Garvin – having scavenged his share of sewers as a lad – knew that valuables often turned up in such much. A moment’s search produced a glittering pearl necklace, dropped from the street about and swept into the drain.
Grove, eager to show his worth, transformed himself into a bloodhound-like creature, though hairless and alien. He sniffed about, trying to smell the Crowsbeak thief. The group followed the druid to a larger tunnel. Heavy rains and snowmelt had left the storm drain swollen with dirty water, flowing steadily south. A slippery-looking metal catwalk led across the tunnel. There was something lying on the ground on the other side of the bridge, but it was hard to see what it is.
Use of the Portal Chalk and a rope which Garvin shimmied along bypassed the treacherous torrent. The lower half of a human being lay on the floor of the tunnel . It looked as if something had ripped a person viciously in two. A trail of dried blood led from the remains through a doorway to the south.
Following Viridian and the blood-trail, the group made their way to an old maintenance room with several burst pipes spraying filthy liquid into the chamber. The cause of these was a rent in the wall – a huge split, leading into a dark, natural tunnel beyond. The scent-trail led through this chamber and down the tunnel.
Tentatively, the group descended into the darkness, the smell of blood and decay clotting their nostrils. There was a steady, rhythmic noise, like something breathing slowly.

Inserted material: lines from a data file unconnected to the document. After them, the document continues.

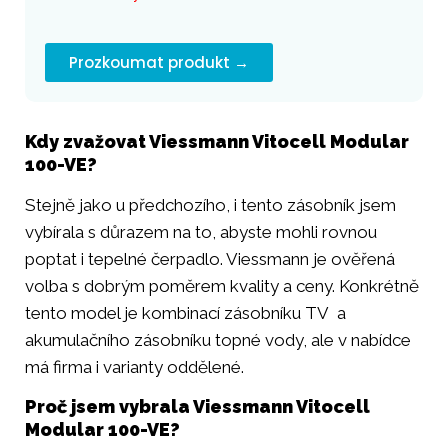
Prozkoumat produkt →
Kdy zvažovat Viessmann Vitocell Modular
100-VE?
Stejně jako u předchozího, i tento zásobník jsem
vybírala s důrazem na to, abyste mohli rovnou
poptat i tepelné čerpadlo. Viessmann je ověřená
volba s dobrým poměrem kvality a ceny. Konkrétně
tento model je kombinací zásobníku TV a
akumulačního zásobníku topné vody, ale v nabídce
má firma i varianty oddělené.
Proč jsem vybrala Viessmann Vitocell
Modular 100-VE?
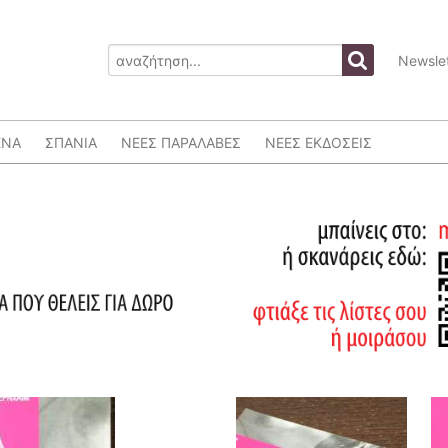
Newslet
ΕΝΑ
ΣΠΑΝΙΑ
ΝΕΕΣ ΠΑΡΑΛΑΒΕΣ
ΝΕΕΣ ΕΚΔΟΣΕΙΣ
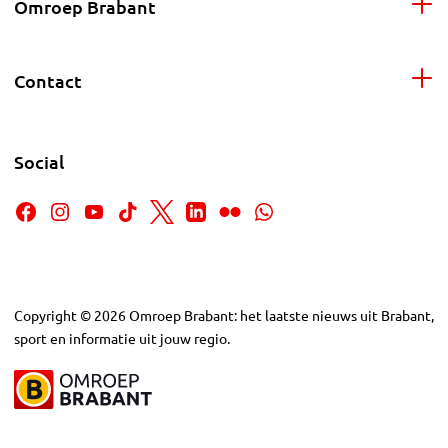
Omroep Brabant
Contact
Social
Copyright
©
2026
Omroep Brabant: het laatste nieuws uit Brabant,
sport en informatie uit jouw regio.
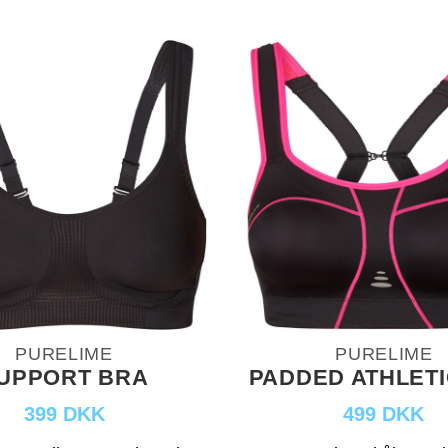
PURELIME
PURELIME
UPPORT BRA
PADDED ATHLETI
399 DKK
499 DKK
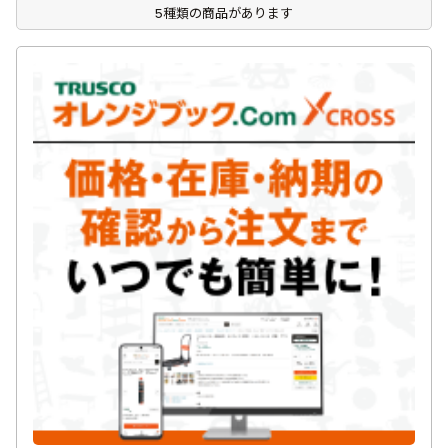
5種類の商品があります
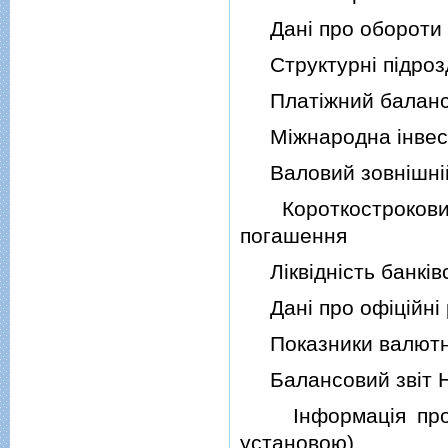
Данi про обороти i 
Структурнi пiдроздi
Платiжний баланс 
Мiжнародна iнвести
Валовий зовнiшнiй
Короткостроковий 
погашення
Лiквiднiсть банкiвсь
Данi про офiцiйнi 
Показники валютно
Балансовий звiт Н
Iнформацiя про ст
установою)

The tunnel opened up. A great pile of gnawed bones and clothes was strewn across the floor of the disgusting cavern beyond. Squatting in the darkness were three twisted creatures that looked as if they might once have been people. Horribly deformed, the monsters had massively prognathous jaws and enormous yellow teeth. Their eyes were shrunken deep into their sockets, while their nostrils flared, sniffing constantly. One extended a hideous dripping tongue as if tasting the air.
Alabastor was the one to blow the group’s cover this time, sending a stray bone clattering down the tunnel. He used some sort of illusion to intimidate the monstrous creatures, looming up out of the darkness.
Lenore’s zoog eyes glimpsed magic – the Pupil! Garvin hastily used mage hand to grab the obsidian gem from the carrion heap. However, the creatures were creeping back towards the group. Hastily, Garvin scrawled a portal, while Sister, Yam, Alabastor, and Grove flung blasts of force, waves of thunder, and other spells to keep the creatures at bay.
The group were back at the bridge over the tunnel of surging sewage. They crossed, Yam casting ray of frost to cover their escape. Hastily they made their way out of the sewers, returning to Hex, all three parts of the Angel’s Eye in their possession.
Once safe, the group assembled the eye. Sister – eldest and perhaps bravest of the crew – decided to test its abilities. Garvin stood ready with the Pocketwatch of Time Dilation in case some adverse effect took hold. What Sister saw through the Eye appeared to be a universe very much like their own, but subtly different. Shimmering ghosts of the various adventurers seemed to bud off their forms – choices unmade, roads untaken. Swiveling the Iris and Sclera, it seemed she could peer into a plethora of alternate timelines – many of them ruins, burnt-out or overgrown or monstrously mutated.
Reluctantly, she gave the item over to Garvin and Alabastor, who made their way back to the Ravenswing safehouse, the means of their promotion within the Guild secured.